Por Arlett Cancino

La primera vez que me llamaron feminista fue cuando cursaba la licenciatura. La etiqueta vino de un compañero, quien al escuchar uno de mis ensayos se dio cuenta de que había defendido la liberación de la protagonista sin importarme su ruptura con el matrimonio a través del adulterio. Entonces lo supo: yo era feminista. En aquel entonces yo sabía poco de lo que eso significaba y al escuchar aquel comentario, noté por su tono burlesco que no debía ser algo por lo que estar orgullosa.
No supe bien a bien qué responder y me sentí perdida como aquellas mujeres de los cincuenta de quienes habla Betty Friedan, tratando de explicar ese malestar que no tiene nombre y que yo había identificado en la protagonista de la novela: la insatisfacción de nuestro género al no poder buscar una identidad con la misma libertad de un hombre. Al parecer, cuestionarse al respecto y tomar partido sobre la real existencia de esa sensación me confirmaba aún más como feminista.
La resistencia de reconocerme como tal perduró durante muchos años y apenas hoy me percato de que proviene de ese momento de mi vida cuando me decían feministoide con toda la carga despectiva que el sufijo de esa palabra posee. Me saludaban con ese apelativo en los pasillos de la universidad y en las clases porque contrastaba la situación de las mujeres en la literatura con la situación de los hombres.
¿Por qué nos cuesta tanto trabajo, incluso ahora, reconocer nuestro feminismo? Desde la educación formal se ha estigmatizado nuestra ideología y se ha convertido en un nuevo estereotipo que nos clasifica y excluye al abordar temas serios sobre la situación de nuestro género. En las aulas universitarias, a pesar de los grandes avances que se han conseguido, aún existe un sexismo sesgado por parte de profesores y alumnos, quienes no comprenden la importancia de una lucha que beneficia a todos, puesto que ellos también padecen una estereotipación que ya no define su diversidad identitaria actual. Aún prevalece el silenciamiento cuando quien habla es una mujer, esto, a través de la infravaloración de sus comentarios o de la interrupción de sus ideas porque no se considera que pueda decir algo relevante o simplemente porque hablar de mujeres y su situación les fastidia.

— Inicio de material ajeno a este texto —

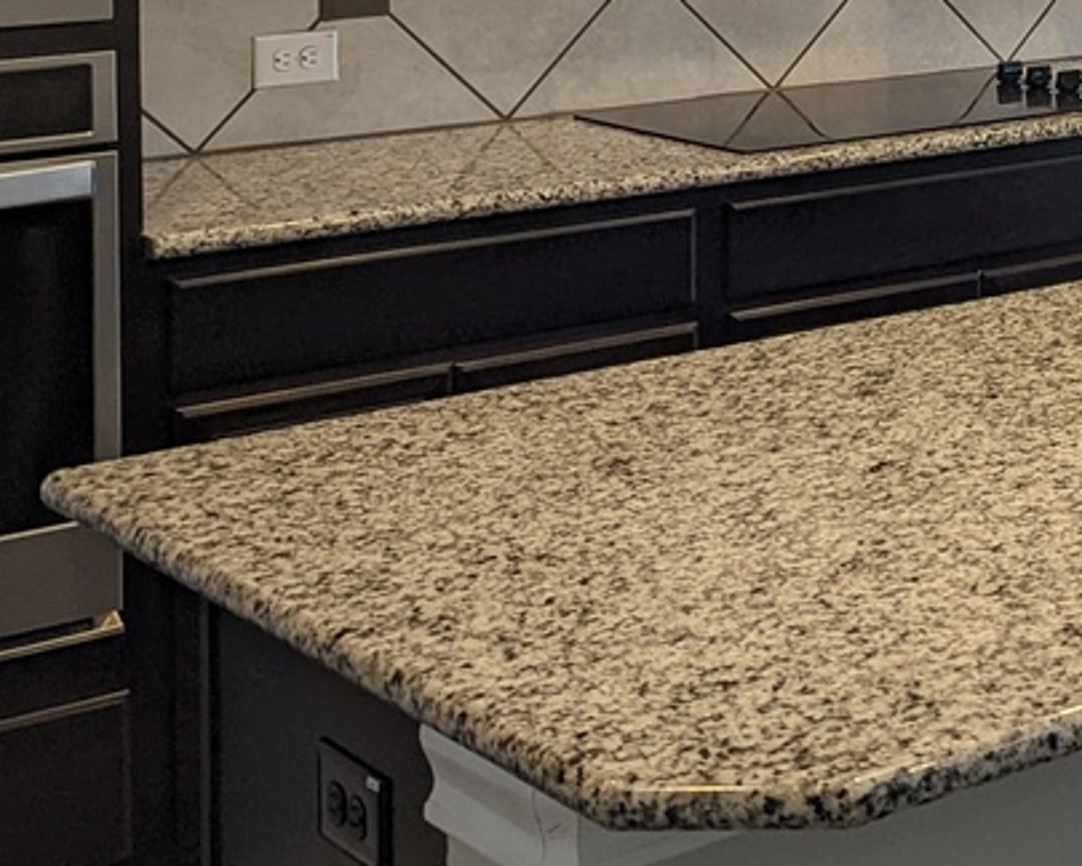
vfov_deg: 17.7
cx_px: 1408
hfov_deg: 20.9
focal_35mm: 83
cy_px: -155
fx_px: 2658
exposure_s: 1/60
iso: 56
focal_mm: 6.81
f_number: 1.85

Cuando fui docente de preparatoria noté la facilidad con que un alumno toma la palabra sin importar si sabe de lo que hablará, mientras que en mis alumnas había temor por decir alguna tontería, reserva y mucha mesura; casi siempre terminaban por decir: “no sé cómo explicarlo” y guardaban silencio. Muchas veces mis compañeros maestros me hacían chistes con un matiz misógino por el sólo gusto de ver mi cara de incomodidad o de desconcierto, mientras que ellos compartían una complicidad inherente. ¿Esto pudo ser distinto si desde de mi formación universitaria hubiera aceptado mi feminismo? Evidentemente sí.

Chimamanda Ngozi Adichie, como muchas otras feministas antes que ella, establece que la equidad de género sólo puede provenir de la educación, de una manera distinta de criar a nuestras hijas e hijos; no basta con hacerle ver a ellas que merecen y tienen derecho a ser distintas, sino mostrarles lo mismo a ellos:
La forma en que criamos a nuestros hijos les hace un flaco favor. Reprimimos la humanidad de los niños. Definimos la masculinidad de una forma muy estrecha. La masculinidad es una jaula muy pequeña y dura en la que metemos a los niños.
El hombre debe darse cuenta de qué manera la masculinidad que lo ciñe afecta su humanidad, permitirse cuestionar los roles que debe cumplir y si estos realmente le hacen feliz. Las mujeres, por nuestra parte, debemos perder el miedo, puesto que cualquiera que note la desigualdad social en la que vivimos, que comente sobre ello y que lo cuestione incluso mentalmente, es feminista.
Enseñar desde el feminismo debe apelar a la empatía con el otro, ya sea hombre o mujer. Echar abajo las prescripciones de lo que tenemos que ser según nuestro género y aprender a conocer quiénes somos en realidad. Los docentes debemos guiar a nuestros alumnos por el camino del reconocimiento genuino de su identidad para que el pensamiento crítico de nuestro entorno sea una constante en la vida de todos.
¿Cuándo fue la primera vez que me llamaron feminista? Es la pregunta germen de este comentario que surgió cuando veía la conferencia de Chimamanda Adichie: “Todos deberíamos ser feministas” que pueden encontrar en la plataforma de TED o conseguir en formato de libro con el mismo nombre; de ahí proviene la cita que aquí se incluye. El texto de Friedan en el que se habla del malestar femenino es La mística de la feminidad, en el que analiza la situación de depresión, insatisfacción y pensamientos suicidas de las mujeres norteamericanas en los años cincuenta; tómese como ejemplo el personaje ficticio de Betty Draper de la serie Mad Men.